(Source data)
───

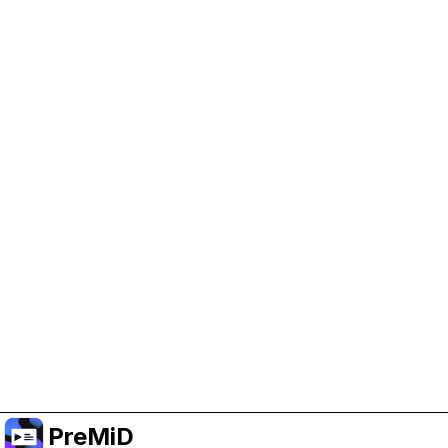
Help Support PreMiD
Enabling advertising cookies helps us fund
development and keep the project running.
Manage Cookies
Or subscribe to Premium for an ad-free
experience while still supporting the project.
Upgrade to Premium
PreMiD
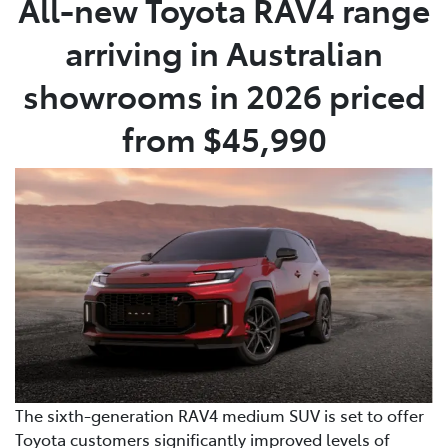
All-new Toyota RAV4 range
arriving in Australian
Parts
07 5470 0732
showrooms in 2026 priced
from $45,990
The sixth-generation RAV4 medium SUV is set to offer
Toyota customers significantly improved levels of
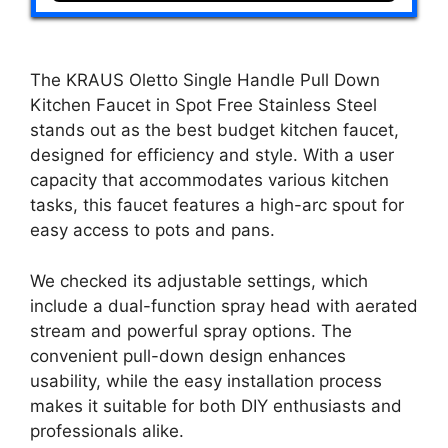
The KRAUS Oletto Single Handle Pull Down
Kitchen Faucet in Spot Free Stainless Steel
stands out as the best budget kitchen faucet,
designed for efficiency and style. With a user
capacity that accommodates various kitchen
tasks, this faucet features a high-arc spout for
easy access to pots and pans.
We checked its adjustable settings, which
include a dual-function spray head with aerated
stream and powerful spray options. The
convenient pull-down design enhances
usability, while the easy installation process
makes it suitable for both DIY enthusiasts and
professionals alike.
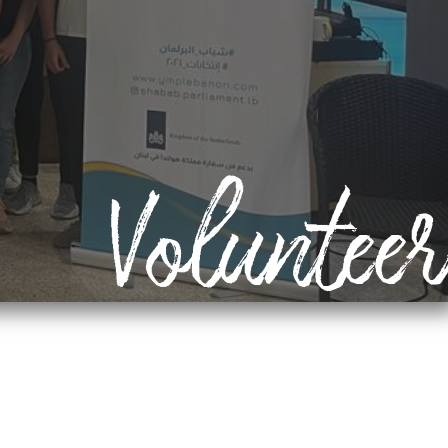
Volunteer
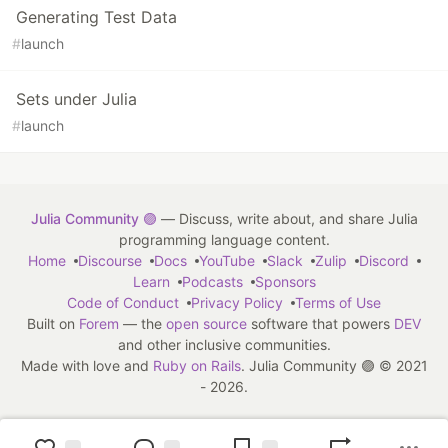
Generating Test Data
#
launch
Sets under Julia
#
launch
Julia Community 🟣
— Discuss, write about, and share Julia
programming language content.
Home
Discourse
Docs
YouTube
Slack
Zulip
Discord
Learn
Podcasts
Sponsors
Code of Conduct
Privacy Policy
Terms of Use
Built on
Forem
— the
open source
software that powers
DEV
and other inclusive communities.
Made with love and
Ruby on Rails
. Julia Community 🟣
©
2021
- 2026.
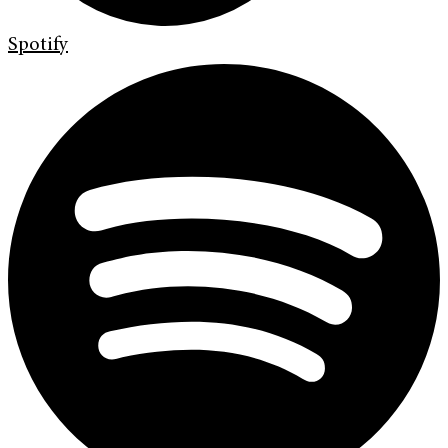
Spotify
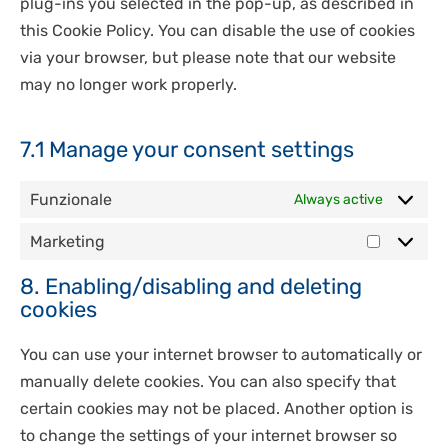
plug-ins you selected in the pop-up, as described in
this Cookie Policy. You can disable the use of cookies
via your browser, but please note that our website
may no longer work properly.
7.1 Manage your consent settings
Funzionale
Always active
Marketing
Marketi
8. Enabling/disabling and deleting
cookies
You can use your internet browser to automatically or
manually delete cookies. You can also specify that
certain cookies may not be placed. Another option is
to change the settings of your internet browser so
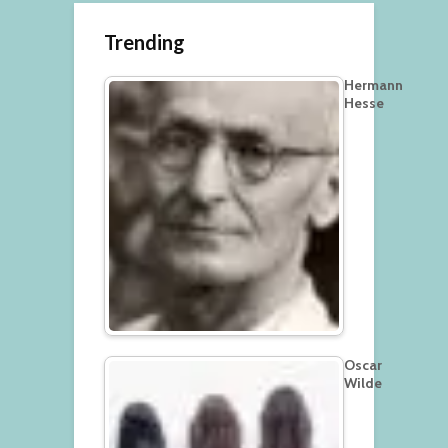
Trending
Hermann
Hesse
Oscar
Wilde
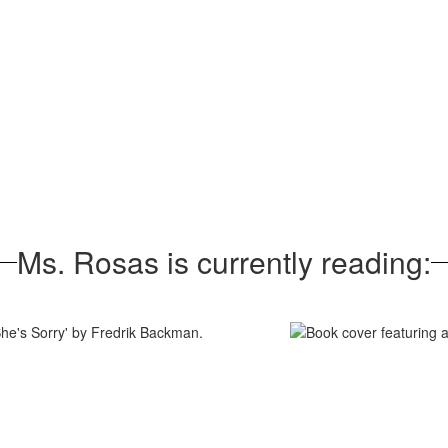
Ms. Rosas is currently reading:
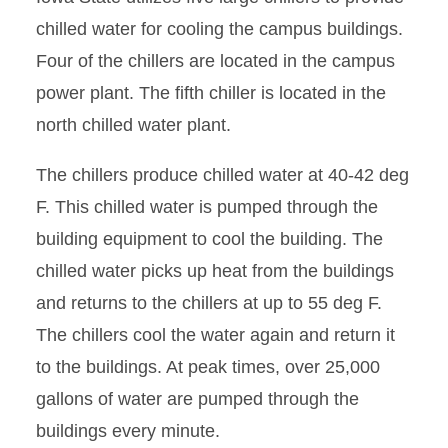
chilled water for cooling the campus buildings.
Four of the chillers are located in the campus
power plant. The fifth chiller is located in the
north chilled water plant.
The chillers produce chilled water at 40-42 deg
F. This chilled water is pumped through the
building equipment to cool the building. The
chilled water picks up heat from the buildings
and returns to the chillers at up to 55 deg F.
The chillers cool the water again and return it
to the buildings. At peak times, over 25,000
gallons of water are pumped through the
buildings every minute.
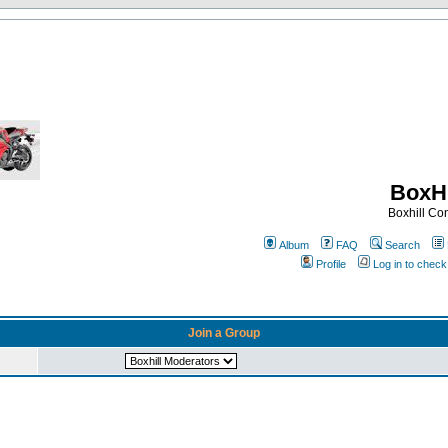
BoxHi
Boxhill C
Album
FAQ
Search
Profile
Log in to chec
Join a Group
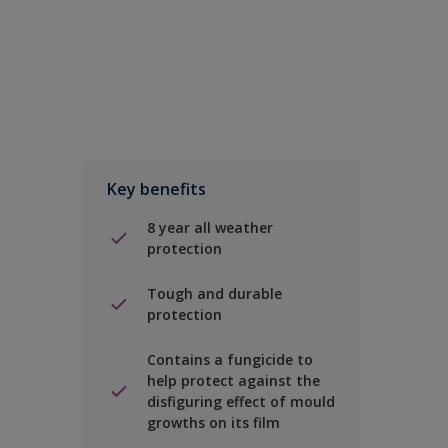
Key benefits
8 year all weather
protection
Tough and durable
protection
Contains a fungicide to
help protect against the
disfiguring effect of mould
growths on its film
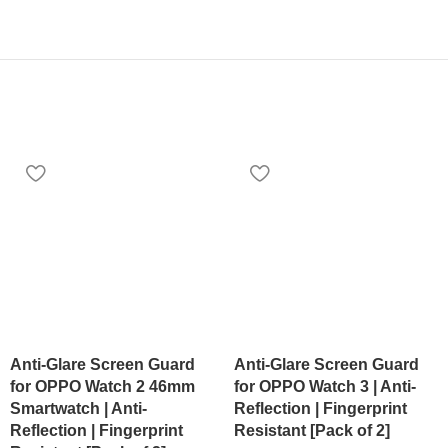
Anti-Glare Screen Guard
Anti-Glare Screen Guard
for OPPO Watch 2 46mm
for OPPO Watch 3 | Anti-
Smartwatch | Anti-
Reflection | Fingerprint
Reflection | Fingerprint
Resistant [Pack of 2]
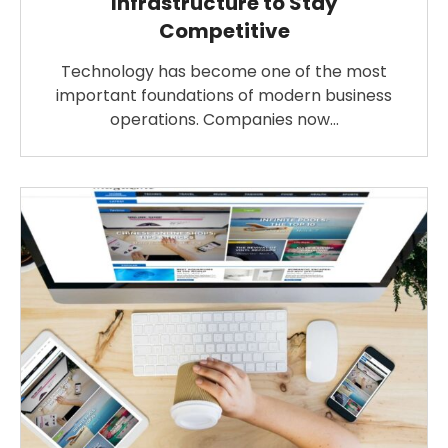
Infrastructure to Stay
Competitive
Technology has become one of the most
important foundations of modern business
operations. Companies now…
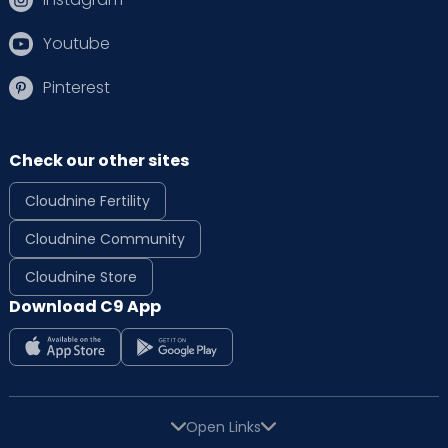
Youtube
Pinterest
Check our other sites
Cloudnine Fertility
Cloudnine Community
Cloudnine Store
Download C9 App
Open Links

───

Action item
Pull out each row above that contains the word "your". The match is case-sensitive.

Written response
via your browser, but please note that our website
7.1 Manage your consent settings
You can use your internet browser to automatically or
to change the settings of your internet browser so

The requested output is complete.